We have 11 entries and you can vote for as many or as few as you like.
Fantastic work everyone. There are some great maps here.

The voting will last for 3 days and the winner will receive a shiny silver compass!

Regardless of who you vote for, please don't forget to REP everyone you feel deserves it.

----------


## MapMappingMapped

Awesome! I picked two, but I really love all of them.

----------


## mixerbach

It was too close for comfort last night, but I got my map done and uploaded at the last second! ... the VERY LAST SECOND!  :Surprised:  Phew!
Congratulations to everyone who participated in this Lite Challenge. It was tough to limit myself to just three votes, but I did so and still like my choices.
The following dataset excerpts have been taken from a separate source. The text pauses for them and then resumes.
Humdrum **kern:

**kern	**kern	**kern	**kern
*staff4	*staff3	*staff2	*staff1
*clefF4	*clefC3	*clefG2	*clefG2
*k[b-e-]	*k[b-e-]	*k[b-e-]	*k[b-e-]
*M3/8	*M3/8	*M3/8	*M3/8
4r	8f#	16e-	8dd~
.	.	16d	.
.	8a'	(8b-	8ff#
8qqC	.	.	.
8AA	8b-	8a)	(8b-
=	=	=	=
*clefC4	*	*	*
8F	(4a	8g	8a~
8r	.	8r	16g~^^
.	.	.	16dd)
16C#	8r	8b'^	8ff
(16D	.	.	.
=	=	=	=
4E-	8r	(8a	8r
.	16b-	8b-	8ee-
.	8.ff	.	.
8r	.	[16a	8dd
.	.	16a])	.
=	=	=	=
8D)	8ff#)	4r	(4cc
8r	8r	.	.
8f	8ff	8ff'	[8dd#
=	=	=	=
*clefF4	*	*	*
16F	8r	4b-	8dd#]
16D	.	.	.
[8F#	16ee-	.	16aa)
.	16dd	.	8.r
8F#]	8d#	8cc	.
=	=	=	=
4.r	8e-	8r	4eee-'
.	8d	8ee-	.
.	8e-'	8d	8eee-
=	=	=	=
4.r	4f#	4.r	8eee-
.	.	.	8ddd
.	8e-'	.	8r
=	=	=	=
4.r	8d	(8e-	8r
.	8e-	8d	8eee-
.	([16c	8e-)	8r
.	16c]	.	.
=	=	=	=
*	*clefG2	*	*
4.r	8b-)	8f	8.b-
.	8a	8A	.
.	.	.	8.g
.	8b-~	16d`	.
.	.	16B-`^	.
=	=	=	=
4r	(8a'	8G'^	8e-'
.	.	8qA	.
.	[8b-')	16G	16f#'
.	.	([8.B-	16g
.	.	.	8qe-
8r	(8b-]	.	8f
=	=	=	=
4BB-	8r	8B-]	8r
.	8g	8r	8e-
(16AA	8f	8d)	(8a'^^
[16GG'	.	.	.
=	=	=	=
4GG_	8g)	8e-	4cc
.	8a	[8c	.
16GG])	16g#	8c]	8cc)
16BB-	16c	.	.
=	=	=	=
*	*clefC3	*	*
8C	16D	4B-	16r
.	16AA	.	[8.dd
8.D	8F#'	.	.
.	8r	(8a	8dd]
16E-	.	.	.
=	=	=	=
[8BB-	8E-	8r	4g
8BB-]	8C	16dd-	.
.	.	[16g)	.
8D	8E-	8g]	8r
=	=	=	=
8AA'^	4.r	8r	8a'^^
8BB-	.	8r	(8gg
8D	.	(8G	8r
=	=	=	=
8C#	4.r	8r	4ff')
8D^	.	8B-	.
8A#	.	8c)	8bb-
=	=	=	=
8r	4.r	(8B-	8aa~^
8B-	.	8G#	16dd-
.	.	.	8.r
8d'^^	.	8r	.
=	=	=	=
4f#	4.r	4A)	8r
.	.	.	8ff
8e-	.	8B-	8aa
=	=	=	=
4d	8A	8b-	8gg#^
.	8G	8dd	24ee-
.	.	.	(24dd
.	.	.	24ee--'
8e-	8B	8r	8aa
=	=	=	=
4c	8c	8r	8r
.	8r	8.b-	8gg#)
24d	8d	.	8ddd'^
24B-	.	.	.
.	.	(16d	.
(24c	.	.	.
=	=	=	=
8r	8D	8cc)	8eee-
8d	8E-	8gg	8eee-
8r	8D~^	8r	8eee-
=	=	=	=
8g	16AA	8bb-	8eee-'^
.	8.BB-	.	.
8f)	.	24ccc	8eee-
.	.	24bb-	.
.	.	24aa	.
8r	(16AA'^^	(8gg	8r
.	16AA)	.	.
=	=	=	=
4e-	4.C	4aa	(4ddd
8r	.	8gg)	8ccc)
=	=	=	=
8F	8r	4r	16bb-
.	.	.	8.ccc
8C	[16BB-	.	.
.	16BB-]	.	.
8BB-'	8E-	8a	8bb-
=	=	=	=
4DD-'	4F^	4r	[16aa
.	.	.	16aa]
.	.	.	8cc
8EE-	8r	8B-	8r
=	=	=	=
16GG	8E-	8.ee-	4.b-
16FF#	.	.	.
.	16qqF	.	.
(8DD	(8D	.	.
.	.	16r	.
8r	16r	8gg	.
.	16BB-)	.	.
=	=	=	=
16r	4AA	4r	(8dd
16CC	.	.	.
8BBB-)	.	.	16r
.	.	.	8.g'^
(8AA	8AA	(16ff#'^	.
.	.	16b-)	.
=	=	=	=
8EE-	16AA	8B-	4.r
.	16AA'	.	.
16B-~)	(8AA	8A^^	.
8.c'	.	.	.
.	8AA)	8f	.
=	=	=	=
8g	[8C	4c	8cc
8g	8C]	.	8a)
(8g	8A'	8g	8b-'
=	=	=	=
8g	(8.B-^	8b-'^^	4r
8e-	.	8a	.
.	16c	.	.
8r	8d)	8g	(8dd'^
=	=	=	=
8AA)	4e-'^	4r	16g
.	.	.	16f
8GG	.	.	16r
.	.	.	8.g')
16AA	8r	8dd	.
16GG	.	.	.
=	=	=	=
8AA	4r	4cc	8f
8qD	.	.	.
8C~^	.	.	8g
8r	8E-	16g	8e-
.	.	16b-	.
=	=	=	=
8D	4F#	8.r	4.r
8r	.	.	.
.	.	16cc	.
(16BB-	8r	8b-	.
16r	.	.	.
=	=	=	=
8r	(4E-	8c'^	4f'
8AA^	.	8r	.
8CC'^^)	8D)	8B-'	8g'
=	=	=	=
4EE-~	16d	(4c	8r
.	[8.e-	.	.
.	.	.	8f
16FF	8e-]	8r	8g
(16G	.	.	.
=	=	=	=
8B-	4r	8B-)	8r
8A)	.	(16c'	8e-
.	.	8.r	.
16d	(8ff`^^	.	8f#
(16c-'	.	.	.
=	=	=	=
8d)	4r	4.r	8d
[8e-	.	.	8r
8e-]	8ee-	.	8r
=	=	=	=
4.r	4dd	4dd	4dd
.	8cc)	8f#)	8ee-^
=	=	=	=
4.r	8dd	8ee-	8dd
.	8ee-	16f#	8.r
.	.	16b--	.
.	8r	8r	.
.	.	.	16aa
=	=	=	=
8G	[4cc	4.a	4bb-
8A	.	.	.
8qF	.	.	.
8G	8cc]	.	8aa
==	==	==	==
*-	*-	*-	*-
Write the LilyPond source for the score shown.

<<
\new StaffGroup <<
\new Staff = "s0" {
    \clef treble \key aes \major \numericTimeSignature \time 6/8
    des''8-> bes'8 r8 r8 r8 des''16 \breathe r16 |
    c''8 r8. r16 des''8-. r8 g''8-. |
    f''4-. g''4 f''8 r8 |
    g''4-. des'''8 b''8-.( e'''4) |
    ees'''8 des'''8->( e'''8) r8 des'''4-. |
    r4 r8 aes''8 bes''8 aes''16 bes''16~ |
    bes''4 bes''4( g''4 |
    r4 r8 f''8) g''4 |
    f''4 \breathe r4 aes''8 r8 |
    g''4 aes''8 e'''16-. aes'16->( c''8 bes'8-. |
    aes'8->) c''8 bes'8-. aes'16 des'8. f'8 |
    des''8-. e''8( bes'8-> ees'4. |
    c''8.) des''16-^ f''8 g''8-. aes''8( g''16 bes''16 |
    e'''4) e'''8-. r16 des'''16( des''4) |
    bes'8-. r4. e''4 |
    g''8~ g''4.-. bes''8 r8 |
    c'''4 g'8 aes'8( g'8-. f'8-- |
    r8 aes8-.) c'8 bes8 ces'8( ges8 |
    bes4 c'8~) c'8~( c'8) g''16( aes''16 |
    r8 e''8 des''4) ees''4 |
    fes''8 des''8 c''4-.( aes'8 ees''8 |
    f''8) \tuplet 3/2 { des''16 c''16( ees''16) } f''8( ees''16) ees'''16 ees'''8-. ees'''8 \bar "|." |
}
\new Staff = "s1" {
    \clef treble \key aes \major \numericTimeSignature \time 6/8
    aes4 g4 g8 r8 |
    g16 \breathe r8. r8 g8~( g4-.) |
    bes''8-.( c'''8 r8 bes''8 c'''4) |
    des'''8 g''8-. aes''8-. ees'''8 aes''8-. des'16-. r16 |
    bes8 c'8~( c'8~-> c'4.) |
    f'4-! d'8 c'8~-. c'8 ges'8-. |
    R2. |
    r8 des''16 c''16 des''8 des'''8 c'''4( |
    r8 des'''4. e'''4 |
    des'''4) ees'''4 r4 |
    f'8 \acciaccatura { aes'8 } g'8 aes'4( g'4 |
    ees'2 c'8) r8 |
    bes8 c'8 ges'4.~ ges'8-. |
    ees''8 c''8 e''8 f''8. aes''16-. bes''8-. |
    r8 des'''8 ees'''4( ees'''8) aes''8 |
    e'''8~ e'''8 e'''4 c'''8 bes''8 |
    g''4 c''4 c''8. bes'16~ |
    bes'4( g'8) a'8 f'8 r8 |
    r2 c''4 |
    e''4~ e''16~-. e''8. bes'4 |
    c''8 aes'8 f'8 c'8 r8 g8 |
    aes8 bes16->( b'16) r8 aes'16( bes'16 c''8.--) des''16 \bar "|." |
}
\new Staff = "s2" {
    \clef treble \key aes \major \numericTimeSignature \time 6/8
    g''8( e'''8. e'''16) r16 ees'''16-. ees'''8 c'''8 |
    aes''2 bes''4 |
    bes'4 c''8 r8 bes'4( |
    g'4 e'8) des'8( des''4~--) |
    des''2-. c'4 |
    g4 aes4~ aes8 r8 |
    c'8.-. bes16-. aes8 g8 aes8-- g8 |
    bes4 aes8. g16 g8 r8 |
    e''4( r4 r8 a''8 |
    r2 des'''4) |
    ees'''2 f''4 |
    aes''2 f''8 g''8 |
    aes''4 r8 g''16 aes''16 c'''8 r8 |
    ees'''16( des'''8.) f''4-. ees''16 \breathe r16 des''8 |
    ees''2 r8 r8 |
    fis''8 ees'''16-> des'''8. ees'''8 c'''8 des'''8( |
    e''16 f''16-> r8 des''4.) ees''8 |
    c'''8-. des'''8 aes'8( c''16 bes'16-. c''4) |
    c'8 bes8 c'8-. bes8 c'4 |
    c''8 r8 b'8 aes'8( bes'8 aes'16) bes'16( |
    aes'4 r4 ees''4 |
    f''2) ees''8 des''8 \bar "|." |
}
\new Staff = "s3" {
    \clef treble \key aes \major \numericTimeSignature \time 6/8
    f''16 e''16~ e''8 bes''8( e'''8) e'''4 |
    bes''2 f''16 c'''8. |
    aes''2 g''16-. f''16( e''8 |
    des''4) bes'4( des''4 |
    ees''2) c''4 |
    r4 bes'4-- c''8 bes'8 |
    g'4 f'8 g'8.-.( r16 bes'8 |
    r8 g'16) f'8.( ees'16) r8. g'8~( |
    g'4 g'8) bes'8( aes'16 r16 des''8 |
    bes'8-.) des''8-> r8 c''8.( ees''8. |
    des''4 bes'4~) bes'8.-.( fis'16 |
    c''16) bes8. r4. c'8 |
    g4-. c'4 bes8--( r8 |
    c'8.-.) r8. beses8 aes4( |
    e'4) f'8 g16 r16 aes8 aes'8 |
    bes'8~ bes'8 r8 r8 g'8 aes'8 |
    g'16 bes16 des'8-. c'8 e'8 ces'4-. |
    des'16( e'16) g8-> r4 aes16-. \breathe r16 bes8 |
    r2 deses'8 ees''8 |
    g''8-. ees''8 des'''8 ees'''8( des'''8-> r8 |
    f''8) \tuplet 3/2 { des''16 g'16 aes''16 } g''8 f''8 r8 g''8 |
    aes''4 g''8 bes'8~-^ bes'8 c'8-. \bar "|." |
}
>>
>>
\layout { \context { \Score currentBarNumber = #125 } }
Even so, job well done everyone! Rep will be forthcoming.  :Very Happy: 

 :Arrow:  Many thanks, as usual, to *Bogie* for his continued support of these proceedings.  :Compass Rose:

----------


## Tenia

Hi all, many great entries, I limited myself to three (Corilliant, Daistallia and ladiestorm) but it was hard to choose, congrats everyone!

----------


## fol2dol

I limited myself to three but congratulations to all of you!

----------


## Adfor

Haven't had a chance to really follow this lite challenge, but there were a lot of great entries. I only had one I wanted to really vote for, and that was the Destruction of Whitetower by Corilliant, the imminence of destruction was so well displayed.

Cheers!

IR

----------


## ladiestorm

I don't know why... but this time it was easy for me to vote... as there were two that just really spoke to me.  But everyone did so well, congrats to all on a really great challenge!

----------


## Bruno Müller

This was my first challenge and I loved it. All the contestants made such beautiful works! Glad to participate.  :Smile:

----------


## Jerron

This was a rather easy decision for me because to me there were only two entries who clarly showcase the destruction part of the task. So those are the two I voted for.

----------


## MistyBeee

Congratulation for your win, Corilliant, and good job to all the other challengers ! We had some very great entries !

----------


## Bruno Müller

Congratulations, Corilliant!  :Very Happy:   :Very Happy:

----------


## Tenia

Congrats Corilliant, well deserved!

----------


## Kellerica

Nice work, Corilliant! Congrats  :Smile:

----------


## Bogie

Congratulations, Corilliant!  I will get the Silver Compass shipped to you soon!   :Wink: 

Well done everyone, great turnout!

----------


## Corilliant

Thanks for the support and lovely comments! I honestly was not expecting the result. Great work from everyone.

----------


## Kier

Congrats Corilliant! 

A lot of great maps there this time around.

----------


## S. E. Davidson

Awesome job Corilliant! I absolutely loved your map. Congrats!

----------